What you have to do: Return the listing below verbatim. Pictures do not belong in the copy.

Raw data:
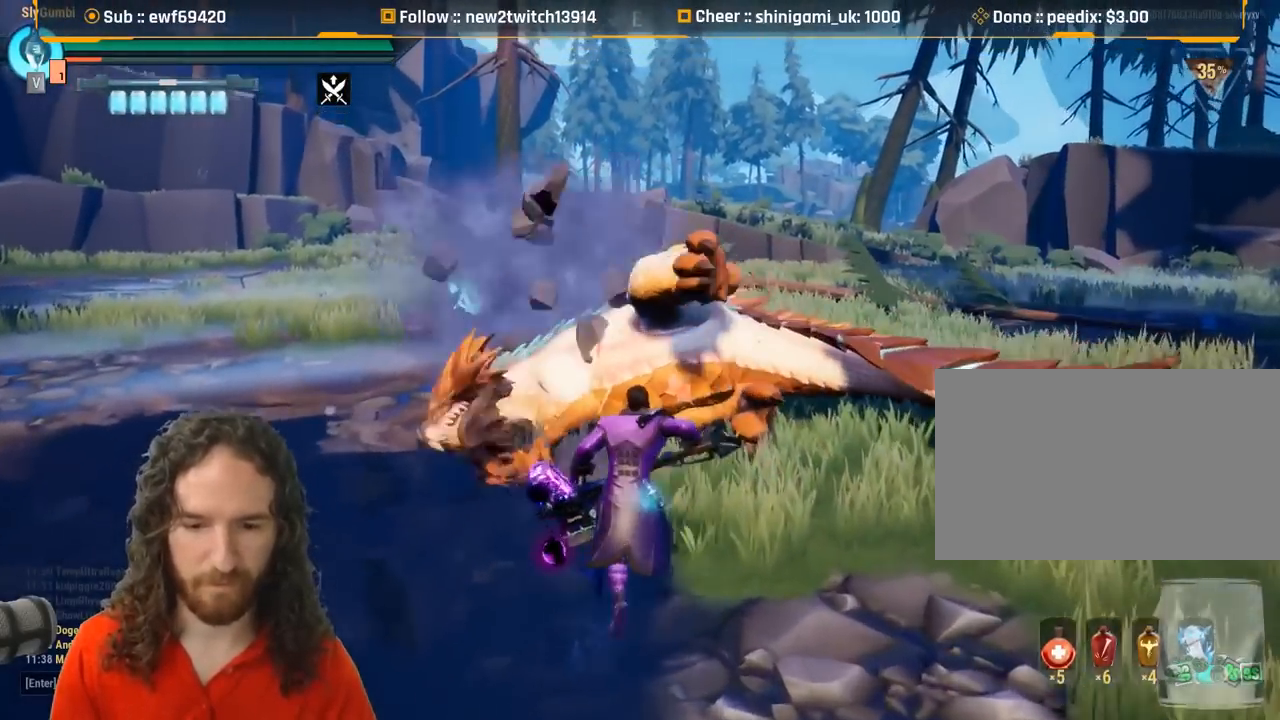
{"keys": [], "mouse": [], "events": [[150, "mouse_left", "down"], [283, "mouse_left", "up"], [433, "w", "up"]]}
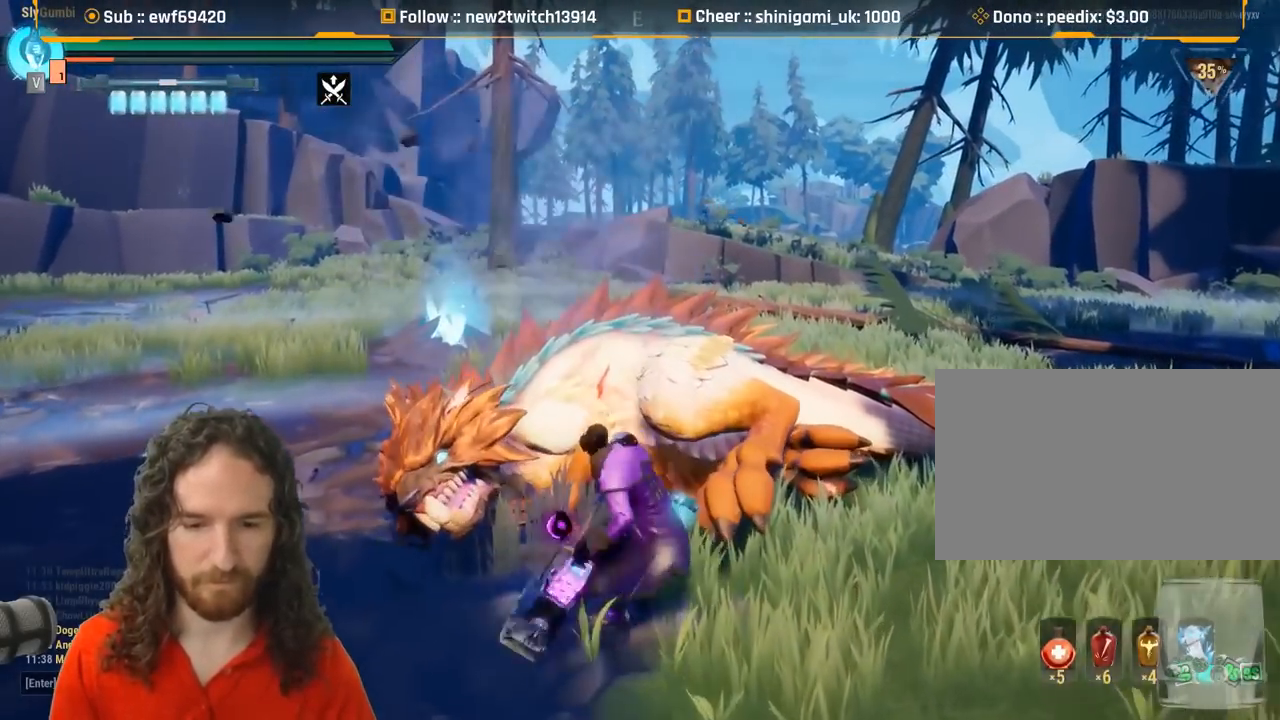
{"keys": [], "mouse": [], "events": [[250, "mouse_right", "down"], [350, "mouse_right", "up"]]}
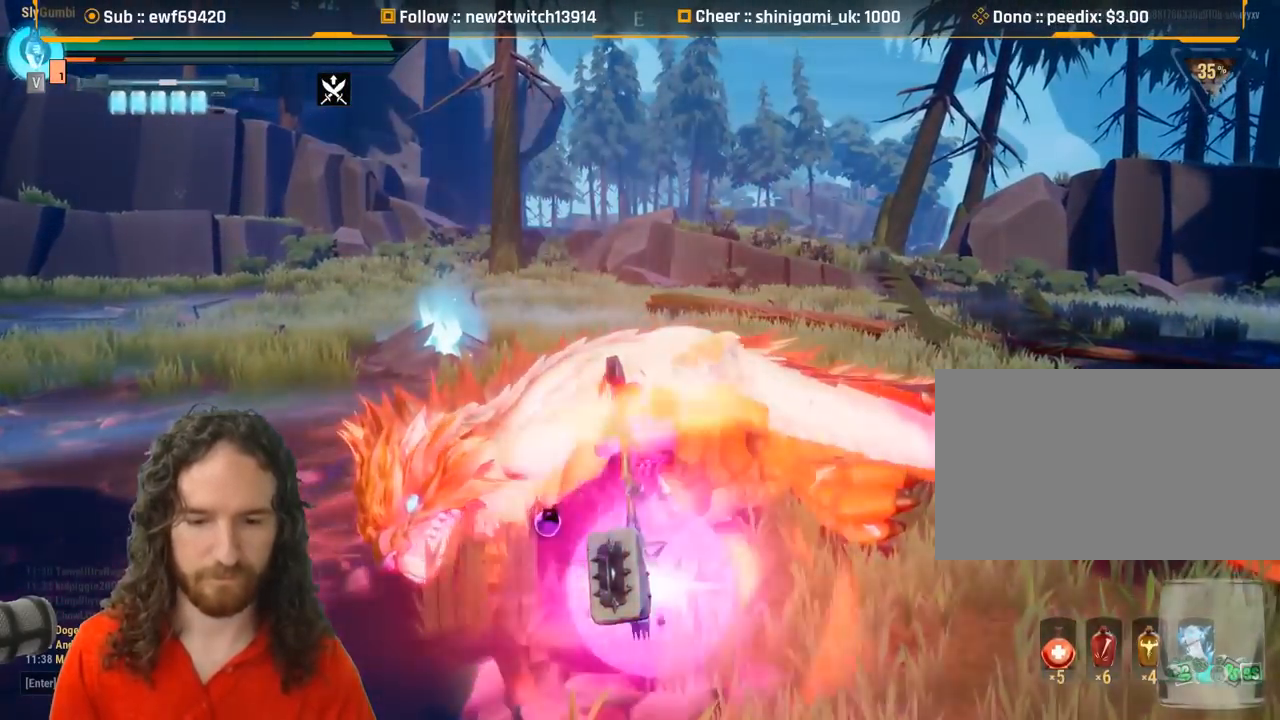
{"keys": [], "mouse": [], "events": []}
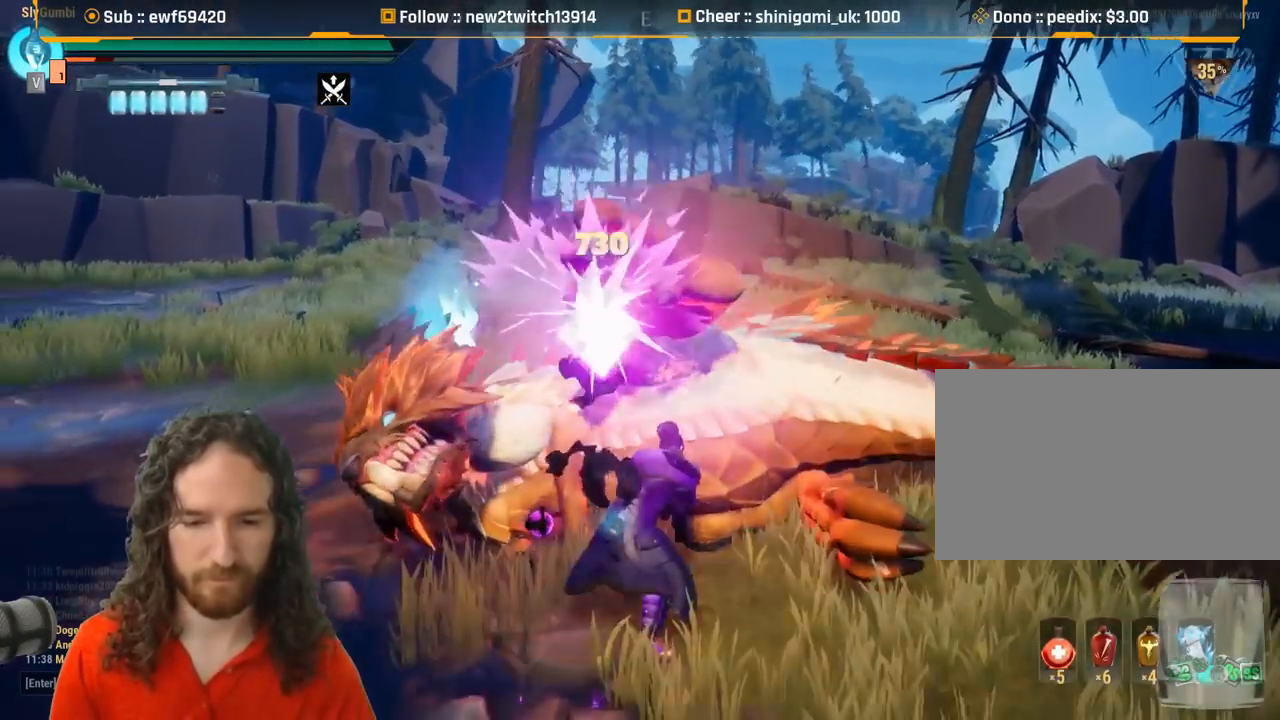
{"keys": [], "mouse": [], "events": [[84, "mouse_left", "down"], [234, "mouse_left", "up"]]}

Solution to the exercise:
{"keys": [], "mouse": [], "events": [[150, "mouse_left", "down"], [283, "mouse_left", "up"], [433, "w", "up"]]}
{"keys": [], "mouse": [], "events": [[250, "mouse_right", "down"], [350, "mouse_right", "up"]]}
{"keys": [], "mouse": [], "events": []}
{"keys": [], "mouse": [], "events": [[84, "mouse_left", "down"], [234, "mouse_left", "up"]]}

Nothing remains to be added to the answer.